Mexican Americans began trickling into Glendale in the 1960s in search of middle-class quiet, safety and good schools. The pace of the influx picked up in the late 1980s and early 1990s.

By last year, a quarter of Glendale's public school students were Latino, many of them immigrants. More than two-thirds take classes to help them master English, Glendale Unified School District data show.

Those numbers are even higher for Armenian students.

Armenians fleeing violence and oppression at home began arriving in Los Angeles around the 1940s. Most settled in Hollywood--once called "Little Armenia"--and aspired to homes in Glendale, among other cities.

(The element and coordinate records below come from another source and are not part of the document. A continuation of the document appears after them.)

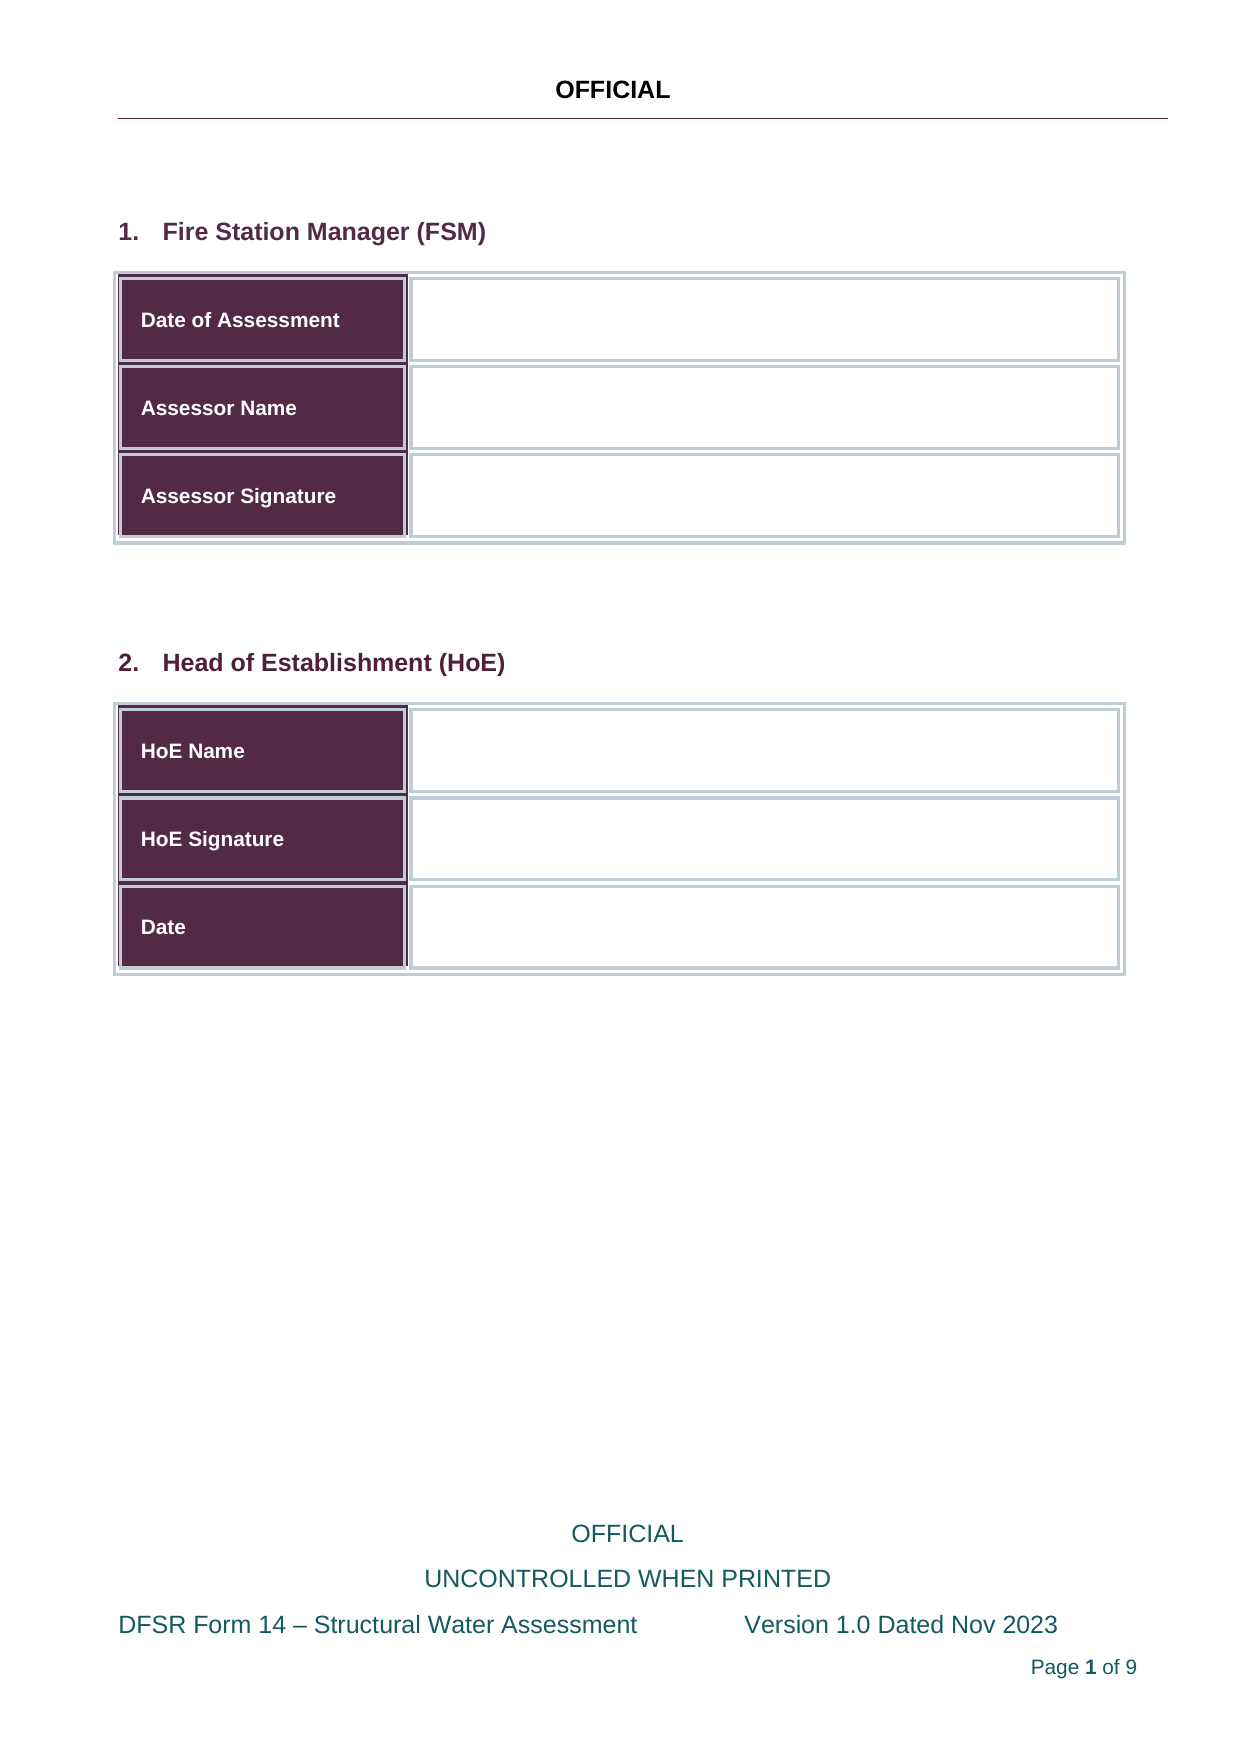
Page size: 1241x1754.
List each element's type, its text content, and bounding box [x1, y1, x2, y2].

table_cell [413, 368, 1117, 447]
table_cell Assessor Name [118, 359, 408, 447]
table_cell HoE Signature [118, 790, 408, 878]
table_cell [413, 888, 1117, 966]
table_header [408, 705, 1122, 790]
table_cell [413, 456, 1117, 535]
table_header [413, 711, 1117, 790]
table_cell [408, 790, 1122, 878]
table_header [413, 280, 1117, 359]
table_cell Assessor Signature [118, 447, 408, 535]
table_cell [408, 359, 1122, 447]
subtitle Fire Station Manager (FSM) [118, 217, 1137, 246]
subtitle Head of Establishment (HoE) [118, 648, 1137, 677]
table_cell [413, 800, 1117, 878]
table_header [408, 274, 1122, 359]
table_cell [408, 878, 1122, 966]
table_header HoE Name [118, 705, 408, 790]
table_header Date of Assessment [118, 274, 408, 359]
table_cell [408, 447, 1122, 535]
table_cell Date [118, 878, 408, 966]
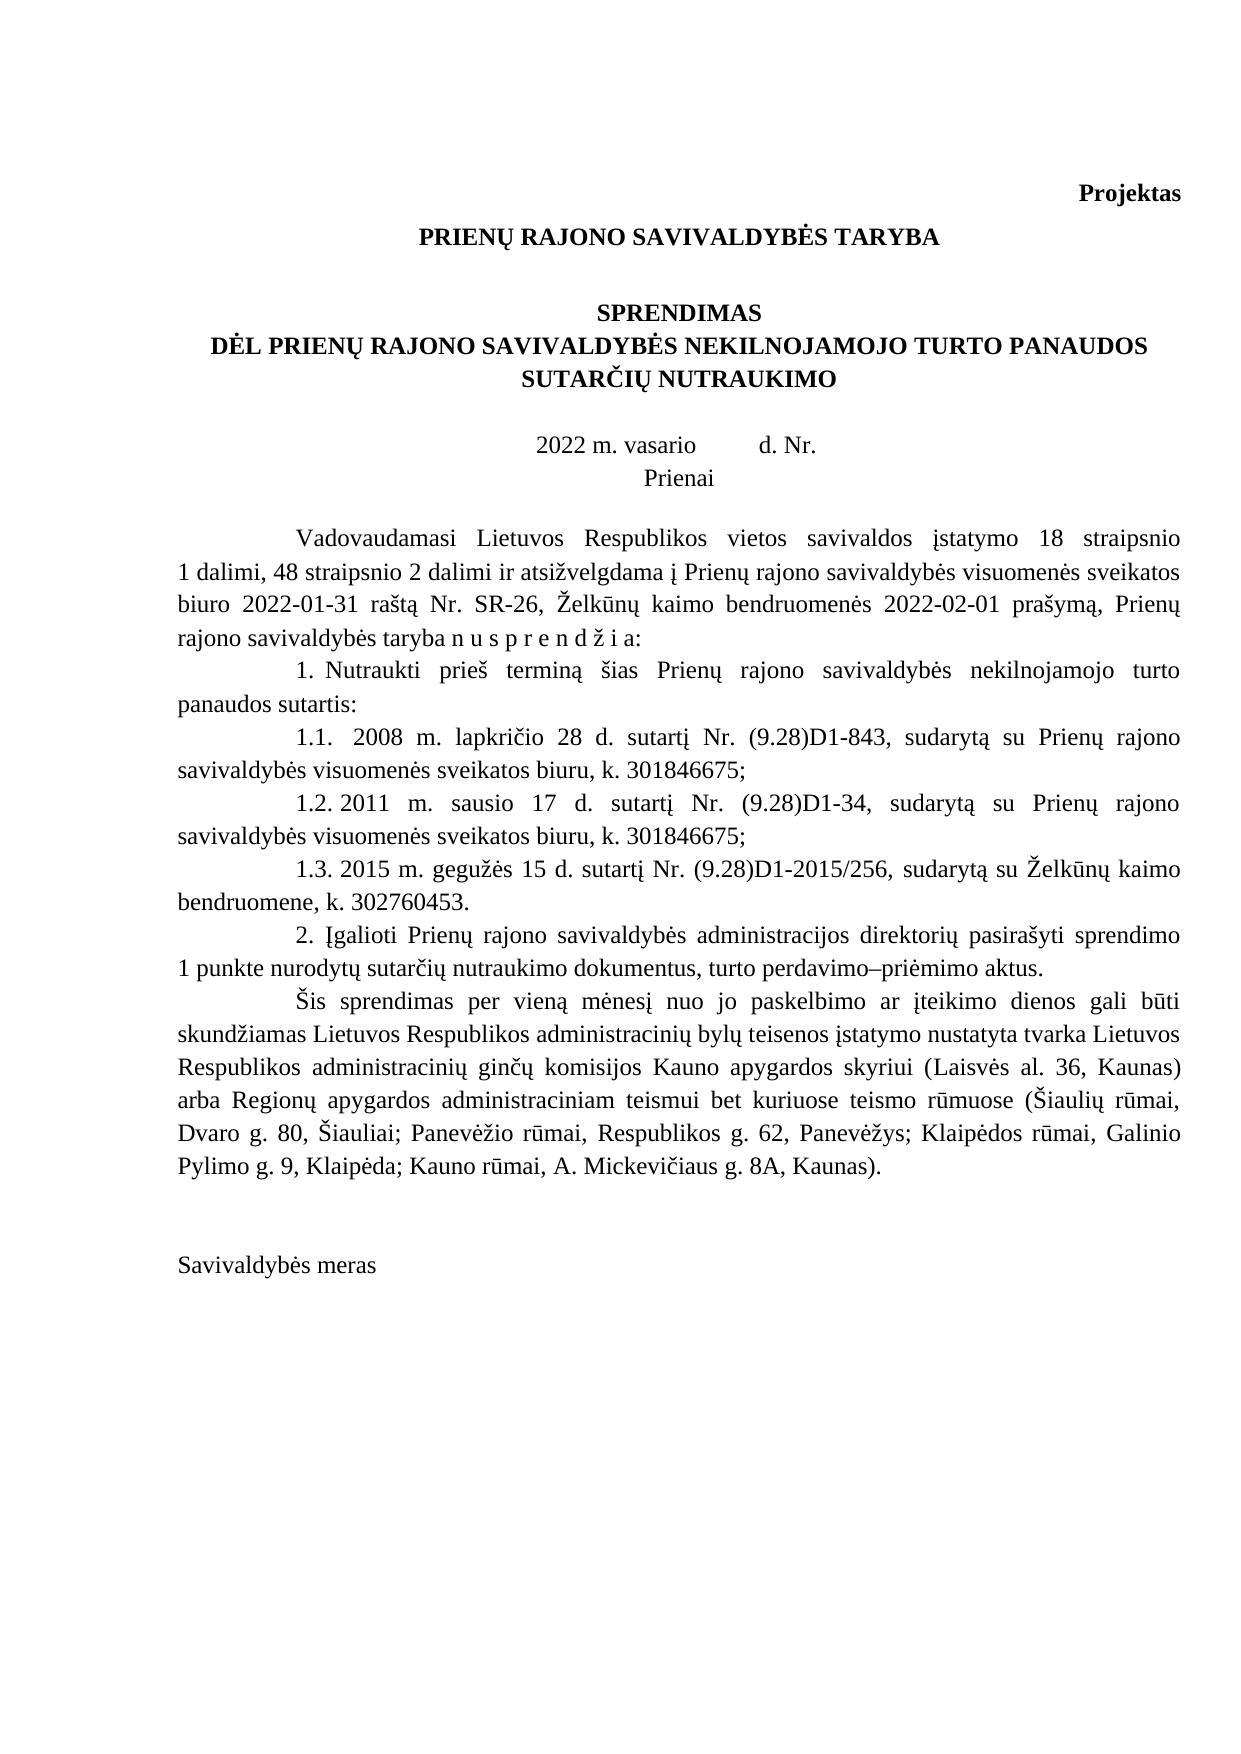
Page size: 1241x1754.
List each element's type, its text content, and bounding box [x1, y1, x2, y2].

text 1. Nutraukti prieš terminą šias Prienų rajono savivaldybės nekilnojamojo turto panaudos sutartis: [177, 656, 1181, 717]
text 1.1. 2008 m. lapkričio 28 d. sutartį Nr. (9.28)D1-843, sudarytą su Prienų rajono savivaldybės visuomenės sveikatos biuru, k. 301846675; [177, 722, 1181, 783]
text Savivaldybės meras [177, 1250, 1181, 1279]
text 1.2. 2011 m. sausio 17 d. sutartį Nr. (9.28)D1-34, sudarytą su Prienų rajono savivaldybės visuomenės sveikatos biuru, k. 301846675; [177, 788, 1181, 849]
text Vadovaudamasi Lietuvos Respublikos vietos savivaldos įstatymo 18 straipsnio 1 dalimi, 48 straipsnio 2 dalimi ir atsižvelgdama į Prienų rajono savivaldybės visuomenės sveikatos biuro 2022-01-31 raštą Nr. SR-26, Želkūnų kaimo bendruomenės 2022-02-01 prašymą, Prienų rajono savivaldybės taryba n u s p r e n d ž i a: [177, 523, 1181, 651]
text 2. Įgalioti Prienų rajono savivaldybės administracijos direktorių pasirašyti sprendimo 1 punkte nurodytų sutarčių nutraukimo dokumentus, turto perdavimo–priėmimo aktus. [177, 920, 1181, 982]
text Šis sprendimas per vieną mėnesį nuo jo paskelbimo ar įteikimo dienos gali būti skundžiamas Lietuvos Respublikos administracinių bylų teisenos įstatymo nustatyta tvarka Lietuvos Respublikos administracinių ginčų komisijos Kauno apygardos skyriui (Laisvės al. 36, Kaunas) arba Regionų apygardos administraciniam teismui bet kuriuose teismo rūmuose (Šiaulių rūmai, Dvaro g. 80, Šiauliai; Panevėžio rūmai, Respublikos g. 62, Panevėžys; Klaipėdos rūmai, Galinio Pylimo g. 9, Klaipėda; Kauno rūmai, A. Mickevičiaus g. 8A, Kaunas). [177, 986, 1181, 1180]
subtitle Projektas [177, 178, 1181, 207]
text 1.3. 2015 m. gegužės 15 d. sutartį Nr. (9.28)D1-2015/256, sudarytą su Želkūnų kaimo bendruomene, k. 302760453. [177, 854, 1181, 916]
text PRIENŲ RAJONO savivaldybės TARYBA [177, 222, 1181, 250]
text SPRENDIMAS [177, 298, 1181, 327]
text 2022 m. vasario d. Nr. [177, 430, 1181, 459]
subtitle Prienai [177, 463, 1181, 492]
text DĖL PRIENŲ RAJONO SAVIVALDYBĖS NEKILNOJAMOJO TURTO PANAUDOS SUTARČIŲ NUTRAUKIMO [177, 331, 1181, 393]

The current wave of Armenian newcomers began arriving from the former Soviet Union in the late 1980s. Many had family and friends in Glendale who helped them settle in town.

"In five to eight years, the [Armenian] community went from a few thousand to about 40,000," said Rick Young, a spokesman for the Glendale Police Department.

Hollywood and North Hollywood still have large communities, as do other parts of the San Fernando Valley, Pasadena and Montebello.

But by the early 1990s, Glendale overtook Hollywood as home to the most Armenians, said Levon Marashlian, who teaches Armenian history at Glendale College. Now, except for Armenia's capital, Yerevan, Glendale has the largest concentration of Armenians in the world.

With such changes, residents and experts said, it is almost to be expected that some people might butt heads.

Victim Tried to Break Up Fight

Raul Aguirre was caught in the middle May 5.

The shy, 17-year-old baseball outfielder was at Herbert Hoover High School that afternoon when three Armenian teenagers drove by flashing gang signs, apparently looking for a fight, Glendale police said. The youths found one when a Latino boy, whom police have not identified, reportedly flashed a sign back.

Dozens of students watched as two Armenian youths allegedly pummeled the Latino teenager. A 14-year-old Armenian girl, the driver, watched and cheered, police said. None lived in Glendale. All four are gang members, police said.